(Stored items)
*** Block opens ***

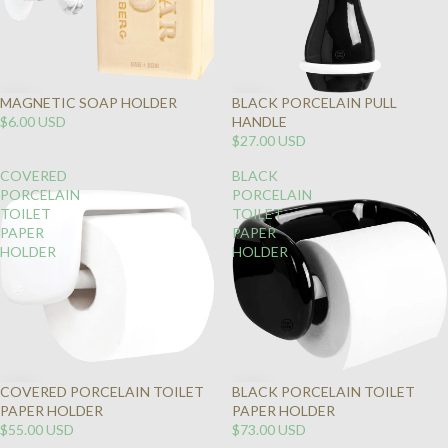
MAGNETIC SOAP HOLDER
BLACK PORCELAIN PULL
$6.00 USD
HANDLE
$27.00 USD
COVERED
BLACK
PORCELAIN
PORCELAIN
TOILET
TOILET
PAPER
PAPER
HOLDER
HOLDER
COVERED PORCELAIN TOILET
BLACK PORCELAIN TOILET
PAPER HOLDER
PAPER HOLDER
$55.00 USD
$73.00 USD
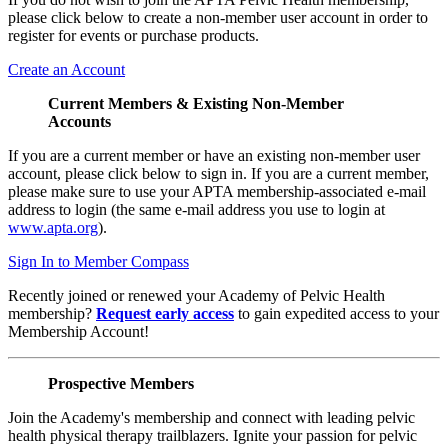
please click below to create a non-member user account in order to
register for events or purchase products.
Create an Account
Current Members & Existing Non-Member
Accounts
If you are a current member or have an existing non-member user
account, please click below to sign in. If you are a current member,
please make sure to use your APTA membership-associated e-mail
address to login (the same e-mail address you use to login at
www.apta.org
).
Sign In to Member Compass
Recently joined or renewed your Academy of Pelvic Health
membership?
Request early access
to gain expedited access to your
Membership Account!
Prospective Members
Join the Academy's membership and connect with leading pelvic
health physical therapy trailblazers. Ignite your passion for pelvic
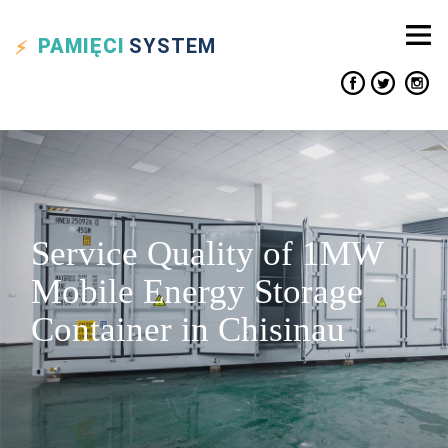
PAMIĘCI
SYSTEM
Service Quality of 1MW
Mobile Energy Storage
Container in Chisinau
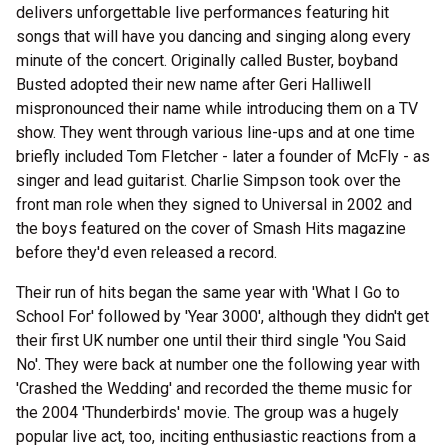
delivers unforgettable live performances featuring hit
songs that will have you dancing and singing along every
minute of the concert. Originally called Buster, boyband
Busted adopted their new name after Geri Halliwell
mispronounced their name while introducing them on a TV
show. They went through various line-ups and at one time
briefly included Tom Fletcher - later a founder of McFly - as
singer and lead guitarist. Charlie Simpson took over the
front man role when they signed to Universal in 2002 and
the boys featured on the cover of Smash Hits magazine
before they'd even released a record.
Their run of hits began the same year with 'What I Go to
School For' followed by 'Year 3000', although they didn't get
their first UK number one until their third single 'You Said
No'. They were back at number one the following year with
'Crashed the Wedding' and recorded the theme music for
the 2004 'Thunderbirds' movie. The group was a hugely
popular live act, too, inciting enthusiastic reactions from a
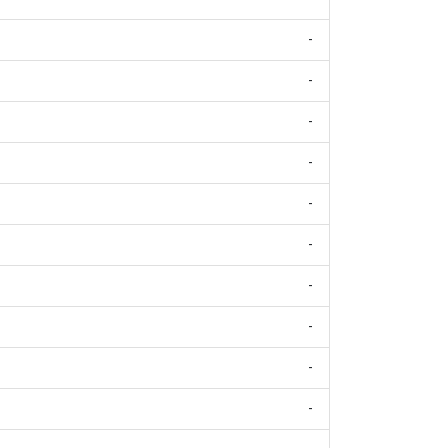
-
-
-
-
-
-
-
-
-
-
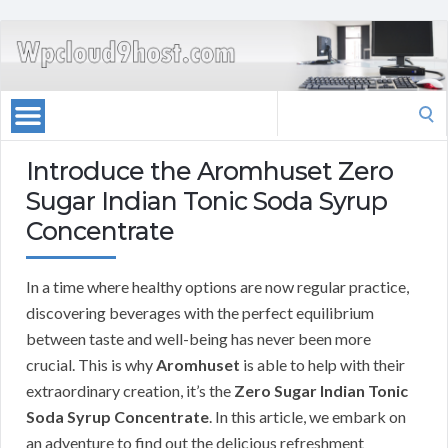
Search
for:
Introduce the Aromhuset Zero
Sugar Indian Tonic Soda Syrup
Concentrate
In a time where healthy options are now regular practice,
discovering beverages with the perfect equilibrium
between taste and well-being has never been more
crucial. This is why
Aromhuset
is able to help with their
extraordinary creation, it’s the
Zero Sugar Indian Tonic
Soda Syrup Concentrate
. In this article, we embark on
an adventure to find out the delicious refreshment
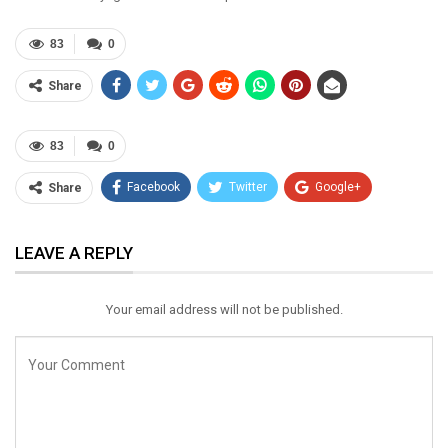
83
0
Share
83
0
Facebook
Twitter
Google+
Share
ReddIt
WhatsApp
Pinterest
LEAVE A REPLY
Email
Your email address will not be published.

*** Block closes ***
*** Block opens ***

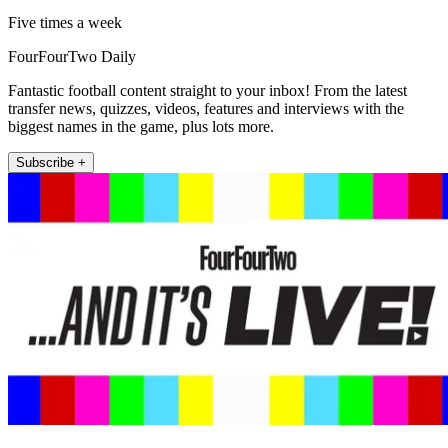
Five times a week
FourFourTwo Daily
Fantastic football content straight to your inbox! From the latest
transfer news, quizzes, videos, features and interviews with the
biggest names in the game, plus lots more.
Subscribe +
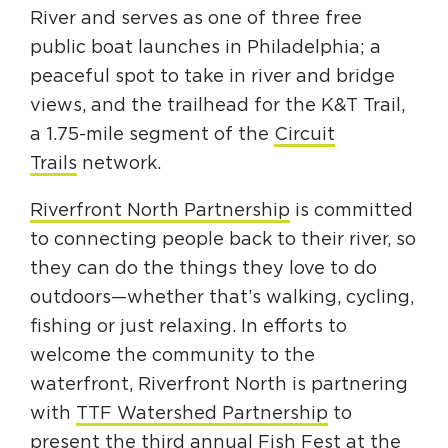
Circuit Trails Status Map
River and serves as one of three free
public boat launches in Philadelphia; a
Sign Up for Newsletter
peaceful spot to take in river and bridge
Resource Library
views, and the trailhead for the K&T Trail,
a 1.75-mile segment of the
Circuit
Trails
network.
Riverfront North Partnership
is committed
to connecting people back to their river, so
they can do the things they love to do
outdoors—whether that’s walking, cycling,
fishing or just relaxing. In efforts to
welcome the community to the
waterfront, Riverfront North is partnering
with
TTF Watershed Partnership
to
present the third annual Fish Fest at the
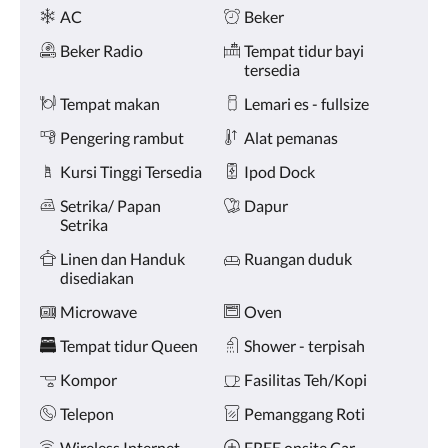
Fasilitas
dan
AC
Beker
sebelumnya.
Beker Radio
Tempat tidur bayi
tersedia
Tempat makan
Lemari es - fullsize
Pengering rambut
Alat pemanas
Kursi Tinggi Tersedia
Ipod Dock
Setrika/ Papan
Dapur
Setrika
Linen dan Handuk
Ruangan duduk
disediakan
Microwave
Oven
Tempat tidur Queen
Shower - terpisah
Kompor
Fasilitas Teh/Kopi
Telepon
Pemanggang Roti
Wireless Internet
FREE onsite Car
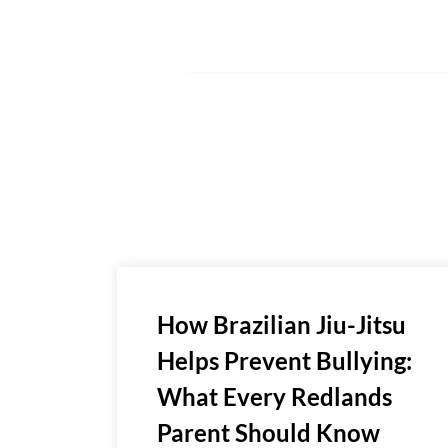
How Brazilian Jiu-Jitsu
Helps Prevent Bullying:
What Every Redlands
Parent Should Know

*** Block closes ***

Please determine the number of lines in the records above that include the string "PORCELAIN", and answer with that number only.

= Solution for this problem =
5